- Study questions:
**a)** Using the quantum optics syllabus, explain what it says is driving the so-called second quantum revolution and what is pushing it forward.
**b)** Carry on writing the quantum optics syllabus from its last sentence.

- Exercise passage:
Course syllabus

Course-PM

MCC185 From quantum optics to quantum technologies lp1 HT24 (7.5 hp).

The course is offered by the Department of Microtechnology and Nanoscience (MC2).

Contact details

Witlef Wieczorek

Simone Gasparinetti

Hannes Pfeifer

Simon Sundelin

Alexander Jung

Kunal Helambe

Student representatives

The following students agreed to act as student representatives of the course:

The student representatives can collect any feedback from all students concerning the course (administration, content, etc). They can bring this feedback forward to the course teachers during the lecture, at the midterm meeting and summarize the feedback at the final meeting after the course has finished.

More information for the student representatives can be found here.

Course purpose

The course introduces how one can describe, manipulate, and detect quantum mechanical systems such as single atoms and photons, and how advances in the control and measurement of these systems are driving the so-called second quantum revolution through the four pillars of quantum technologies: quantum computation, quantum simulation, quantum communication, and quantum sensing. This revolution is being pushed forward by large research initiatives worldwide, such as the Wallenberg Centre for Quantum Technology (WACQT) in Sweden, of which Chalmers is the main node, the EU Quantum Flagship in Europe, and many more. The course gives an overview of this very active field of research and connects via lectures, exercise sessions, and a laboratory session in a state-of-the-art facility to ongoing research on quantum mechanical superconducting circuits, microwave photons, and optomechanical systems.

- Data shown:
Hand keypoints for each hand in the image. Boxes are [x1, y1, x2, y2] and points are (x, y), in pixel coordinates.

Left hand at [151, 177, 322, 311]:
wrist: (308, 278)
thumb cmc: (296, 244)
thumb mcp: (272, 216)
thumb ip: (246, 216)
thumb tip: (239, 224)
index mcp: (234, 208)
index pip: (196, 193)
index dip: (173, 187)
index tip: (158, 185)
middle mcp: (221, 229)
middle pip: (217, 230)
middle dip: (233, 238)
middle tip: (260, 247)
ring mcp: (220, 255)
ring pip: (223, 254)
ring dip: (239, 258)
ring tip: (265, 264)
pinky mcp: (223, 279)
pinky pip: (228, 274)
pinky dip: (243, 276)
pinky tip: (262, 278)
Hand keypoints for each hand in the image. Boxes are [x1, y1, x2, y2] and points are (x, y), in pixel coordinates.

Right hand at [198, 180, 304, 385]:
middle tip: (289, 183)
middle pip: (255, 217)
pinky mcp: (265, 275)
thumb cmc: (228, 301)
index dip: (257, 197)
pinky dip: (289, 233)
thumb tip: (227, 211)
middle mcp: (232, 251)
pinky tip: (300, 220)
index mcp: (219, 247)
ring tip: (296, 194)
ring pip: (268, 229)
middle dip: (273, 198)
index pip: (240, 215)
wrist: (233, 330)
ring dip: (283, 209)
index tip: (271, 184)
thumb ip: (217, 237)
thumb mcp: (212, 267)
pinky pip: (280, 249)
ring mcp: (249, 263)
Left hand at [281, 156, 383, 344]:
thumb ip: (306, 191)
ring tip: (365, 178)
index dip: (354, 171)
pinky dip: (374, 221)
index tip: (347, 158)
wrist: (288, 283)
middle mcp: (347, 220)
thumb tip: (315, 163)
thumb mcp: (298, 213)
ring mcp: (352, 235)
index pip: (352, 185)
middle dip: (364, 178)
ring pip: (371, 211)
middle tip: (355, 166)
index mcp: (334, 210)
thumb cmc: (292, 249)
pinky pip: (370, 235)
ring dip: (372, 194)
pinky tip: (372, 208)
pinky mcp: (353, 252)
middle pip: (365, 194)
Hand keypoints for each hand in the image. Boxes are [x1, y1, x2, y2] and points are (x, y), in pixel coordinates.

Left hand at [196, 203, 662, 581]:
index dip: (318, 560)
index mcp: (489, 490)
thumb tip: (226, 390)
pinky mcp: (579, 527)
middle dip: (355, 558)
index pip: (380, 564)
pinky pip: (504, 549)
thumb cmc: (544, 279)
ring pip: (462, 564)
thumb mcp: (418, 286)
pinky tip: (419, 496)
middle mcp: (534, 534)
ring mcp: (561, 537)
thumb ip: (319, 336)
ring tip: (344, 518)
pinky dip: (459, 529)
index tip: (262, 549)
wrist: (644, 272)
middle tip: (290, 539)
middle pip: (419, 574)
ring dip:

- Answers by task:
**a)** Advances in the control and measurement of quantum mechanical systems such as single atoms and photons are driving the revolution through four pillars: quantum computation, quantum simulation, quantum communication, and quantum sensing. Large research initiatives worldwide are pushing it forward, including the Wallenberg Centre for Quantum Technology (WACQT) in Sweden and the EU Quantum Flagship in Europe.

**b)**
Course content

In the first part of the course, we will study the foundations of quantum optics, that is, how matter (atoms or superconducting qubits) interacts with an electromagnetic field at the quantum level (photons). We will study both the semi-classical and the full quantum light-matter interaction and get to know the different quantum states of light and their quantum optical description. In experiments that implement these building blocks of quantum optics, one can use a diverse set of physical systems, for example, atoms, trapped ions, or artificial atoms such as superconducting microelectronic circuits that possess quantum mechanical properties like atoms.

In the second part, we will apply the formalism of quantum optics to various physical platforms including superconducting circuits, trapped ions, cold atoms, nitrogen-vacancy centers in diamond, and mechanical resonators. Here the goal is to understand how quantum effects can be exploited to build novel devices and to use novel measurement techniques, that are key for all four pillars of quantum technology. Quantum computers allow us to perform certain computations or simulations by using quantum algorithms that are faster than the corresponding classical algorithms. The development of quantum simulators can be traced back to R. Feynman's intuition that carefully engineered quantum systems could be used to efficiently simulate materials and molecules, potentially leading to breakthroughs in material science and chemistry. Quantum communication systems allow performing quantum key distribution over absolute safe channels and can connect quantum computers over large distances. Finally, quantum sensors take advantage of quantum phenomena such as state superposition and squeezing to build sensors, imaging systems, and metrological standards with unprecedented accuracy.

Schedule

The up-to-date schedule can be found here and is also available in TimeEdit.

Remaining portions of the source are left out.